A total of 42 girls, aged between 18 months and 12 years, were abducted by the Djeshi ya Yesu militia, or "Army of Jesus", between 2013 and 2016 in Kavumu, in the province of South Kivu.
Many were taken to Mukwege.
At his Panzi hospital in Bukavu, the provincial capital of South Kivu, the doctor performs reconstructive surgery on women and girls who have suffered serious internal injuries.
"It was very hard, for me and all the staff. I have never before seen people weeping while they were tending" to patients, he told AFP in a weekend interview ahead of accepting the Nobel award on Monday.
"I believe that in my life I have never been as disturbed, shocked, I don't have the words. When you see an innocent little baby, but bloody, with their genitals shredded, you ask yourself questions about humanity.
"How could we get to this point? What happens to humans who have no rules? It has no limit."
Justice fight
Once Mukwege has staunched bleeding and rebuilt battered bodies, his focus turns to justice.

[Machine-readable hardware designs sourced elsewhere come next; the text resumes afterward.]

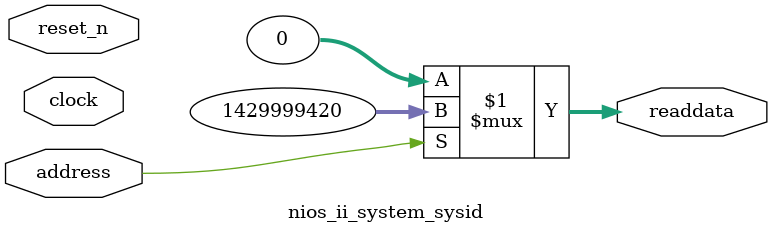
<source format=v>

`timescale 1ns / 1ps
// synthesis translate_on

// turn off superfluous verilog processor warnings 
// altera message_level Level1 
// altera message_off 10034 10035 10036 10037 10230 10240 10030 

module nios_ii_system_sysid (
               // inputs:
                address,
                clock,
                reset_n,

               // outputs:
                readdata
             )
;

  output  [ 31: 0] readdata;
  input            address;
  input            clock;
  input            reset_n;

  wire    [ 31: 0] readdata;
  //control_slave, which is an e_avalon_slave
  assign readdata = address ? 1429999420 : 0;

endmodule




</source>
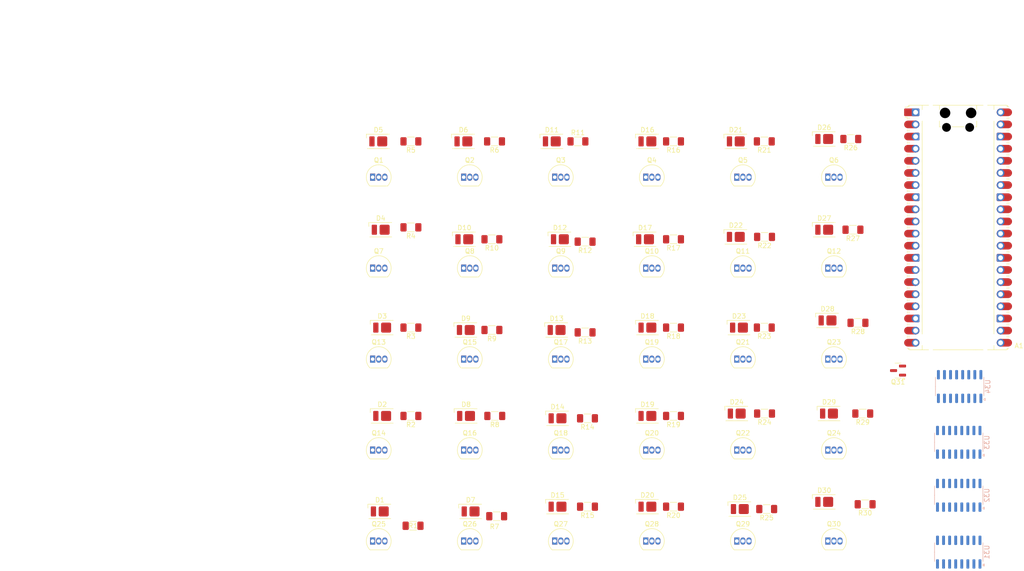
<source format=kicad_pcb>
(kicad_pcb
	(version 20241229)
	(generator "pcbnew")
	(generator_version "9.0")
	(general
		(thickness 1.6)
		(legacy_teardrops no)
	)
	(paper "A4")
	(layers
		(0 "F.Cu" signal)
		(2 "B.Cu" signal)
		(9 "F.Adhes" user "F.Adhesive")
		(11 "B.Adhes" user "B.Adhesive")
		(13 "F.Paste" user)
		(15 "B.Paste" user)
		(5 "F.SilkS" user "F.Silkscreen")
		(7 "B.SilkS" user "B.Silkscreen")
		(1 "F.Mask" user)
		(3 "B.Mask" user)
		(17 "Dwgs.User" user "User.Drawings")
		(19 "Cmts.User" user "User.Comments")
		(21 "Eco1.User" user "User.Eco1")
		(23 "Eco2.User" user "User.Eco2")
		(25 "Edge.Cuts" user)
		(27 "Margin" user)
		(31 "F.CrtYd" user "F.Courtyard")
		(29 "B.CrtYd" user "B.Courtyard")
		(35 "F.Fab" user)
		(33 "B.Fab" user)
		(39 "User.1" user)
		(41 "User.2" user)
		(43 "User.3" user)
		(45 "User.4" user)
	)
	(setup
		(pad_to_mask_clearance 0)
		(allow_soldermask_bridges_in_footprints no)
		(tenting front back)
		(pcbplotparams
			(layerselection 0x00000000_00000000_55555555_5755f5ff)
			(plot_on_all_layers_selection 0x00000000_00000000_00000000_00000000)
			(disableapertmacros no)
			(usegerberextensions no)
			(usegerberattributes yes)
			(usegerberadvancedattributes yes)
			(creategerberjobfile yes)
			(dashed_line_dash_ratio 12.000000)
			(dashed_line_gap_ratio 3.000000)
			(svgprecision 4)
			(plotframeref no)
			(mode 1)
			(useauxorigin no)
			(hpglpennumber 1)
			(hpglpenspeed 20)
			(hpglpendiameter 15.000000)
			(pdf_front_fp_property_popups yes)
			(pdf_back_fp_property_popups yes)
			(pdf_metadata yes)
			(pdf_single_document no)
			(dxfpolygonmode yes)
			(dxfimperialunits yes)
			(dxfusepcbnewfont yes)
			(psnegative no)
			(psa4output no)
			(plot_black_and_white yes)
			(sketchpadsonfab no)
			(plotpadnumbers no)
			(hidednponfab no)
			(sketchdnponfab yes)
			(crossoutdnponfab yes)
			(subtractmaskfromsilk no)
			(outputformat 1)
			(mirror no)
			(drillshape 1)
			(scaleselection 1)
			(outputdirectory "")
		)
	)
	(net 0 "")
	(net 1 "unconnected-(A1-AGND-Pad33)")
	(net 2 "unconnected-(A1-GPIO0-Pad1)")
	(net 3 "Sel_0")
	(net 4 "/GND1")
	(net 5 "Enable_Mux_3")
	(net 6 "Analog_1")
	(net 7 "unconnected-(A1-GPIO14-Pad19)")
	(net 8 "unconnected-(A1-GPIO9-Pad12)")
	(net 9 "unconnected-(A1-GPIO12-Pad16)")
	(net 10 "Net-(A1-GPIO15)")
	(net 11 "unconnected-(A1-GPIO18-Pad24)")
	(net 12 "unconnected-(A1-GPIO19-Pad25)")
	(net 13 "unconnected-(A1-GPIO8-Pad11)")
	(net 14 "unconnected-(A1-GPIO19-Pad25)_1")
	(net 15 "unconnected-(A1-GPIO17-Pad22)")
	(net 16 "unconnected-(A1-GPIO21-Pad27)")
	(net 17 "Net-(A1-3V3)")
	(net 18 "unconnected-(A1-GPIO14-Pad19)_1")
	(net 19 "Analog_0")
	(net 20 "Enable_Mux_2")
	(net 21 "unconnected-(A1-3V3_EN-Pad37)")
	(net 22 "unconnected-(A1-GPIO0-Pad1)_1")
	(net 23 "unconnected-(A1-ADC_VREF-Pad35)")
	(net 24 "unconnected-(A1-GPIO21-Pad27)_1")
	(net 25 "unconnected-(A1-GPIO1-Pad2)")
	(net 26 "unconnected-(A1-GPIO10-Pad14)")
	(net 27 "unconnected-(A1-GPIO2-Pad4)")
	(net 28 "unconnected-(A1-GPIO12-Pad16)_1")
	(net 29 "unconnected-(A1-GPIO11-Pad15)")
	(net 30 "Net-(A1-VSYS)")
	(net 31 "unconnected-(A1-RUN-Pad30)")
	(net 32 "unconnected-(A1-ADC_VREF-Pad35)_1")
	(net 33 "unconnected-(A1-GPIO17-Pad22)_1")
	(net 34 "unconnected-(A1-GPIO11-Pad15)_1")
	(net 35 "unconnected-(A1-GPIO13-Pad17)")
	(net 36 "Sel_2")
	(net 37 "Sel_1")
	(net 38 "unconnected-(A1-GPIO2-Pad4)_1")
	(net 39 "unconnected-(A1-GPIO9-Pad12)_1")
	(net 40 "unconnected-(A1-RUN-Pad30)_1")
	(net 41 "unconnected-(A1-GPIO8-Pad11)_1")
	(net 42 "unconnected-(A1-GPIO22-Pad29)")
	(net 43 "unconnected-(A1-GPIO10-Pad14)_1")
	(net 44 "unconnected-(A1-VBUS-Pad40)")
	(net 45 "unconnected-(A1-GPIO16-Pad21)")
	(net 46 "unconnected-(A1-GPIO16-Pad21)_1")
	(net 47 "Analog_2")
	(net 48 "Net-(D1-K)")
	(net 49 "unconnected-(A1-GPIO22-Pad29)_1")
	(net 50 "unconnected-(A1-GPIO20-Pad26)")
	(net 51 "unconnected-(A1-GPIO20-Pad26)_1")
	(net 52 "unconnected-(A1-GPIO18-Pad24)_1")
	(net 53 "unconnected-(A1-AGND-Pad33)_1")
	(net 54 "unconnected-(A1-VBUS-Pad40)_1")
	(net 55 "Net-(D1-A)")
	(net 56 "unconnected-(A1-GPIO1-Pad2)_1")
	(net 57 "unconnected-(A1-3V3_EN-Pad37)_1")
	(net 58 "unconnected-(A1-GPIO13-Pad17)_1")
	(net 59 "Net-(Q1-B)")
	(net 60 "Net-(Q2-B)")
	(net 61 "Net-(Q3-B)")
	(net 62 "Net-(Q4-B)")
	(net 63 "Net-(Q5-B)")
	(net 64 "Net-(Q6-B)")
	(net 65 "Net-(Q7-B)")
	(net 66 "Net-(Q8-B)")
	(net 67 "Net-(Q9-B)")
	(net 68 "Net-(Q10-B)")
	(net 69 "Net-(Q11-B)")
	(net 70 "Net-(Q12-B)")
	(net 71 "Net-(Q13-B)")
	(net 72 "Net-(Q14-B)")
	(net 73 "Net-(Q15-B)")
	(net 74 "Net-(Q16-B)")
	(net 75 "Net-(Q17-B)")
	(net 76 "Net-(Q18-B)")
	(net 77 "Net-(Q19-B)")
	(net 78 "Net-(Q20-B)")
	(net 79 "Net-(Q21-B)")
	(net 80 "Net-(Q22-B)")
	(net 81 "Net-(Q23-B)")
	(net 82 "Net-(Q24-B)")
	(net 83 "Net-(Q25-B)")
	(net 84 "Net-(Q26-B)")
	(net 85 "Net-(Q27-B)")
	(net 86 "Net-(Q28-B)")
	(net 87 "Net-(Q29-B)")
	(net 88 "Net-(Q30-B)")
	(net 89 "unconnected-(U34-A7-Pad4)")
	(net 90 "unconnected-(U34-A6-Pad2)")
	(net 91 "Net-(D2-A)")
	(net 92 "Net-(D3-A)")
	(net 93 "Net-(D4-A)")
	(net 94 "Net-(D5-A)")
	(net 95 "Net-(D6-A)")
	(net 96 "Net-(D7-A)")
	(net 97 "Net-(D8-A)")
	(net 98 "Net-(D9-A)")
	(net 99 "Net-(D10-A)")
	(net 100 "Net-(D11-A)")
	(net 101 "Net-(D12-A)")
	(net 102 "Net-(D13-A)")
	(net 103 "Net-(D14-A)")
	(net 104 "Net-(D15-A)")
	(net 105 "Net-(D16-A)")
	(net 106 "Net-(D17-A)")
	(net 107 "Net-(D18-A)")
	(net 108 "Net-(D19-A)")
	(net 109 "Net-(D20-A)")
	(net 110 "Net-(D21-A)")
	(net 111 "Net-(D22-A)")
	(net 112 "Net-(D23-A)")
	(net 113 "Net-(D24-A)")
	(net 114 "Net-(D25-A)")
	(net 115 "Net-(D26-A)")
	(net 116 "Net-(D27-A)")
	(net 117 "Net-(D28-A)")
	(net 118 "Net-(D29-A)")
	(net 119 "Net-(D30-A)")
	(footprint "LED_SMD:LED_Everlight-SMD3528_3.5x2.8mm_67-21ST" (layer "F.Cu") (at 76.5 49.5))
	(footprint "LED_SMD:LED_Everlight-SMD3528_3.5x2.8mm_67-21ST" (layer "F.Cu") (at 77.69 126))
	(footprint "Resistor_SMD:R_1206_3216Metric_Pad1.30x1.75mm_HandSolder" (layer "F.Cu") (at 101.95 126 180))
	(footprint "Package_TO_SOT_THT:TO-92_Inline" (layer "F.Cu") (at 96.15 133.2))
	(footprint "LED_SMD:LED_Everlight-SMD3528_3.5x2.8mm_67-21ST" (layer "F.Cu") (at 41 88.5))
	(footprint "Package_TO_SOT_THT:TO-92_Inline" (layer "F.Cu") (at 39 95.1))
	(footprint "Resistor_SMD:R_1206_3216Metric_Pad1.30x1.75mm_HandSolder" (layer "F.Cu") (at 63.95 89 180))
	(footprint "Package_TO_SOT_THT:TO-92_Inline" (layer "F.Cu") (at 96.15 95.1))
	(footprint "Resistor_SMD:R_1206_3216Metric_Pad1.30x1.75mm_HandSolder" (layer "F.Cu") (at 47 88.5 180))
	(footprint "Package_TO_SOT_THT:TO-92_Inline" (layer "F.Cu") (at 134.25 76.05))
	(footprint "Package_TO_SOT_THT:TO-92_Inline" (layer "F.Cu") (at 134.25 95.1))
	(footprint "LED_SMD:LED_Everlight-SMD3528_3.5x2.8mm_67-21ST" (layer "F.Cu") (at 133.5 68))
	(footprint "LED_SMD:LED_Everlight-SMD3528_3.5x2.8mm_67-21ST" (layer "F.Cu") (at 58 49.5))
	(footprint "Resistor_SMD:R_1206_3216Metric_Pad1.30x1.75mm_HandSolder" (layer "F.Cu") (at 64.5 49.5 180))
	(footprint "LED_SMD:LED_Everlight-SMD3528_3.5x2.8mm_67-21ST" (layer "F.Cu") (at 96.5 126))
	(footprint "Package_TO_SOT_THT:TO-92_Inline" (layer "F.Cu") (at 39 114.15))
	(footprint "Resistor_SMD:R_1206_3216Metric_Pad1.30x1.75mm_HandSolder" (layer "F.Cu") (at 64.95 128 180))
	(footprint "Resistor_SMD:R_1206_3216Metric_Pad1.30x1.75mm_HandSolder" (layer "F.Cu") (at 83.95 107.5 180))
	(footprint "Resistor_SMD:R_1206_3216Metric_Pad1.30x1.75mm_HandSolder" (layer "F.Cu") (at 63.95 70 180))
	(footprint "LED_SMD:LED_Everlight-SMD3528_3.5x2.8mm_67-21ST" (layer "F.Cu") (at 115 49.5))
	(footprint "LED_SMD:LED_Everlight-SMD3528_3.5x2.8mm_67-21ST" (layer "F.Cu") (at 77.5 89))
	(footprint "Package_TO_SOT_THT:TO-92_Inline" (layer "F.Cu") (at 77.1 133.2))
	(footprint "LED_SMD:LED_Everlight-SMD3528_3.5x2.8mm_67-21ST" (layer "F.Cu") (at 115.66 88.5))
	(footprint "Resistor_SMD:R_1206_3216Metric_Pad1.30x1.75mm_HandSolder" (layer "F.Cu") (at 140.55 87.5 180))
	(footprint "LED_SMD:LED_Everlight-SMD3528_3.5x2.8mm_67-21ST" (layer "F.Cu") (at 58.5 89))
	(footprint "LED_SMD:LED_Everlight-SMD3528_3.5x2.8mm_67-21ST" (layer "F.Cu") (at 115 69.5))
	(footprint "LED_SMD:LED_Everlight-SMD3528_3.5x2.8mm_67-21ST" (layer "F.Cu") (at 41 107))
	(footprint "Resistor_SMD:R_1206_3216Metric_Pad1.30x1.75mm_HandSolder" (layer "F.Cu") (at 47 67.5 180))
	(footprint "Package_TO_SOT_THT:TO-92_Inline" (layer "F.Cu") (at 134.25 57))
	(footprint "Package_TO_SOT_THT:TO-92_Inline" (layer "F.Cu") (at 96.15 57))
	(footprint "Package_TO_SOT_THT:TO-92_Inline" (layer "F.Cu") (at 134.25 114.15))
	(footprint "Package_TO_SOT_THT:TO-92_Inline" (layer "F.Cu") (at 115.2 95.1))
	(footprint "Resistor_SMD:R_1206_3216Metric_Pad1.30x1.75mm_HandSolder" (layer "F.Cu") (at 101.95 70 180))
	(footprint "Resistor_SMD:R_1206_3216Metric_Pad1.30x1.75mm_HandSolder" (layer "F.Cu") (at 139.05 49 180))
	(footprint "Package_TO_SOT_THT:TO-92_Inline" (layer "F.Cu") (at 77.1 76.05))
	(footprint "Package_TO_SOT_THT:TO-92_Inline" (layer "F.Cu") (at 134.25 133.2))
	(footprint "LED_SMD:LED_Everlight-SMD3528_3.5x2.8mm_67-21ST" (layer "F.Cu") (at 115.19 106.5))
	(footprint "LED_SMD:LED_Everlight-SMD3528_3.5x2.8mm_67-21ST" (layer "F.Cu") (at 59.5 127))
	(footprint "Resistor_SMD:R_1206_3216Metric_Pad1.30x1.75mm_HandSolder" (layer "F.Cu") (at 47.45 130 180))
	(footprint "LED_SMD:LED_Everlight-SMD3528_3.5x2.8mm_67-21ST" (layer "F.Cu") (at 96 70))
	(footprint "LED_SMD:LED_Everlight-SMD3528_3.5x2.8mm_67-21ST" (layer "F.Cu") (at 58.55 107))
	(footprint "Resistor_SMD:R_1206_3216Metric_Pad1.30x1.75mm_HandSolder" (layer "F.Cu") (at 64.55 107 180))
	(footprint "Resistor_SMD:R_1206_3216Metric_Pad1.30x1.75mm_HandSolder" (layer "F.Cu") (at 142.05 125.5 180))
	(footprint "Resistor_SMD:R_1206_3216Metric_Pad1.30x1.75mm_HandSolder" (layer "F.Cu") (at 121 106.5 180))
	(footprint "Resistor_SMD:R_1206_3216Metric_Pad1.30x1.75mm_HandSolder" (layer "F.Cu") (at 121.45 126.5 180))
	(footprint "LED_SMD:LED_Everlight-SMD3528_3.5x2.8mm_67-21ST"
		(layer "F.Cu")
		(uuid "8ad8d33b-dc6a-4158-97d1-87a4c120e965
... [327650 chars truncated]
</source>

Panzi's Legal Clinic, which provides forensic evidence and legal representation, took part in the trial against a provincial lawmaker and 10 militiamen who were convicted last year over the Kavumu abductions and rapes and sentenced to life in prison.
The UN's peacekeeping mission in the country hailed the landmark case as a "major advance in the fight against impunity for sexual violence".
The trial also provided $5,000 (4,390 euros) in compensation for each of the victims -- although the families say they still have not received anything.
Around 40 cases are ongoing -- either as complaints filed or trials.
Efforts to bring an end to impunity for sexual violence in the Democratic Republic of Congo began to gather pace in 2011, when nine soldiers were convicted by a military court for ordering and carrying out mass rapes.
About 60 women were raped in one night that year in the town of Fizi, some 250 kilometres south of Bukavu.
Lieutenant Colonel Kibibi Mutware, two majors and a second lieutenant were sentenced to 20 years in jail for "crimes against humanity by way of rape and other inhuman and terrorist acts".
Armed groups vying for control of the region's vast mineral wealth often use mass rape to terrorise the local population.
Violence is again on the rise with the proliferation of armed groups since 2016 as the country's political situation became increasingly unstable.
Mukwege said up to seven percent of rape victims at his hospital are now infants -- up from around three percent.
"It is enormous that it is the children who are targeted by such acts. But this as well is the consequence of impunity," he said.
Fears for 'little sisters'
Tatiana Mukanire, of the national movement of survivors of sexual violence, said she had not seen much progress "because there are thousands of women who have been victims of sexual violence".
The issue is a personal one for the 34-year-old, who was treated by Mukwege after she was raped in 2004.
Her torturer has never been convicted. "That hurts," she said.
She worries for the future of the "little sisters" of Kavumu.
Some will never be able to have children. One brutalised five-year-old "screams when she pisses".
And they may face stigma later in life, with potential in-laws often against sons marrying a woman who has been raped.
Lucie, whose name AFP has changed to protect her identity, is now 12 and at school.
Her mother said European doctors had confirmed Lucie's surgery had been done well.
Adeline, 37, who has eight children, added with relief that she had been told "my little girl could be a mother in the future. We were afraid."